Transcribe sin ningún cambio el pasaje de la crónica que va desde «Como dijo el» hasta «escuela de Connecticut.».

### Fragmento seleccionado:
------------------------------

Crónica por el futuro

Nada tan horrendo, nada como ver morir a un niño de manera tan absurda, bien por hambre, o por enfermedad, o ¡ametrallado por un orate o por un soldado!  O morir en su propia escuela, o en su mezquita. Ningún dolor humano puede ser superior.

Como pólvora recorre el mundo la noticia de una nueva masacre, se produce el espanto y el horror, corren lágrimas. Se cierne en derredor, como un manto muy oscuro que nos abraza, el desaliento y el vacío, la certidumbre de la muerte inaudita. Para unos es la mala suerte, y que todo está escrito; pero para otros es un reto que hay que enfrentar para que triunfe la vida, y que triunfe allá, o más acá, o en otro lugar. No importa, lo que importa son los niños, los de la escuela o los de la mezquita.

Como dijo el maestro José Martí, los niños son la esperanza del mundo. Y no es posible presenciar el horror sin intentar evitarlo, no debe haber cabida para la resignación, porque ella nos conduce al cadalso, pero sí para  erguirnos y desafiar el mal, y la muerte, y el dolor. Al poderoso país, este humilde ciudadano del mundo le envía, consternado,  su pesar por el horror que sufrieron ayer en aquella escuela de Connecticut.

No es momento -sería como un insulto- para debatir diferencias políticas; nuestros pueblos, sí se conocen muy bien, respetan a Martí y a Lincoln. Saben que el dolor humano debe ser compartido, y que la solidaridad ayuda a soportarlo. No es momento tampoco para el cumplido de ocasión, porque ofende; pero sí para levantarnos sobre la muerte y trabajar por un mundo mejor en aras de que ninguno de nuestros retoños tenga que morir ya desde los primeros albores de la vida. Otro camino es el abismo.

Armas, ¡malditas armas! ¡Egoísmo maldito!, egoísmo que las produce para la muerte. ¿Para qué sirven?,  pues para eso, para el dolor, el sufrimiento, la agonía, para que muchos padres dejen de vivir viviendo, para que el mundo horrorizado vea cómo los pétalos de la flor se ensombrecen y mueren, en vez de alegrarnos el alma y ser inspiración de poetas y pintores; armas para que desaparezca la sonrisa encantadora de un nieto al besar nuestra frente ya arrugada, para aliviarnos las penas. Pero mucho más, armas contra el bosque tupido que da vida y color, o contra el río que otrora era caudaloso y bravío, y ahora solo un espejo que agoniza.

Ruego, sin oraciones, por el alma de estas criaturas, en un instante felices y al otro yaciendo en la oscuridad para siempre. Y ruego para que sus espectros un día surjan de la tierra, no para tomar venganza, sino para crear un mundo sin armas, donde la armonía y  la paz reinen por doquier.

¡Cesen las armas! ¡Que triunfen, al fin, la bondad y la ternura, el amor y la justicia!

------------------------------

### Datos de origen:

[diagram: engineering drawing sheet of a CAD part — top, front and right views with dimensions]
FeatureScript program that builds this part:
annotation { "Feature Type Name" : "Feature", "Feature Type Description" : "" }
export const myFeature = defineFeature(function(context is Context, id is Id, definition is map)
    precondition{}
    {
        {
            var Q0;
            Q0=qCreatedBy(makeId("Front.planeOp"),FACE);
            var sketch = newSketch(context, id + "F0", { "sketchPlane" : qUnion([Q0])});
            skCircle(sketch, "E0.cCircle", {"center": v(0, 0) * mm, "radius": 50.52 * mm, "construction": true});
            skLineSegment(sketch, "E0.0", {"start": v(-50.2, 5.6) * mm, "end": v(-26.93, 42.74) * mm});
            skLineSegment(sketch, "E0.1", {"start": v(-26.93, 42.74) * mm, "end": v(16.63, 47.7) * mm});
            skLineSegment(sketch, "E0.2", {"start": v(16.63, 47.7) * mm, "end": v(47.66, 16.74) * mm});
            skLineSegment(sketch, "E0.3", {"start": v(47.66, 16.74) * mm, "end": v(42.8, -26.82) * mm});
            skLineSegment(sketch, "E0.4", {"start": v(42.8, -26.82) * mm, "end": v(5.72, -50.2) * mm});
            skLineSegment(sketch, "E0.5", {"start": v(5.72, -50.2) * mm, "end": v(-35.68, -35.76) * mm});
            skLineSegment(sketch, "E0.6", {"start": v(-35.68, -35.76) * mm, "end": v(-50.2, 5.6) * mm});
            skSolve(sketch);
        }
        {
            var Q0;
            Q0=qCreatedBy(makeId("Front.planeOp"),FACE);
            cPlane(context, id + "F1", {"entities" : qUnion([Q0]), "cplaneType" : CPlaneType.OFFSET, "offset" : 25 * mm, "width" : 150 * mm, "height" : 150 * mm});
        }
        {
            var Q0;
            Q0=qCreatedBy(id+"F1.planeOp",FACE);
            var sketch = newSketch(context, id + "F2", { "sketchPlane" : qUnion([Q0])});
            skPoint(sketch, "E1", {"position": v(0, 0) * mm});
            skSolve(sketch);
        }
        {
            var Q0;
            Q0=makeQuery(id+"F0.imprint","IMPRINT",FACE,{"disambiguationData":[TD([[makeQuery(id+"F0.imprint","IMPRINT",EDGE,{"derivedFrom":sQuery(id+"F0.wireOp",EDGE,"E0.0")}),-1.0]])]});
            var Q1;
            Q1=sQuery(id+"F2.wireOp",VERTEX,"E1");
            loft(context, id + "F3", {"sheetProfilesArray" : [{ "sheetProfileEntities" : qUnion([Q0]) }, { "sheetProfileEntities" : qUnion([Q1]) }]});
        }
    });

------------------------------

### Resultado de la tarea:
Como dijo el maestro José Martí, los niños son la esperanza del mundo. Y no es posible presenciar el horror sin intentar evitarlo, no debe haber cabida para la resignación, porque ella nos conduce al cadalso, pero sí para  erguirnos y desafiar el mal, y la muerte, y el dolor. Al poderoso país, este humilde ciudadano del mundo le envía, consternado,  su pesar por el horror que sufrieron ayer en aquella escuela de Connecticut.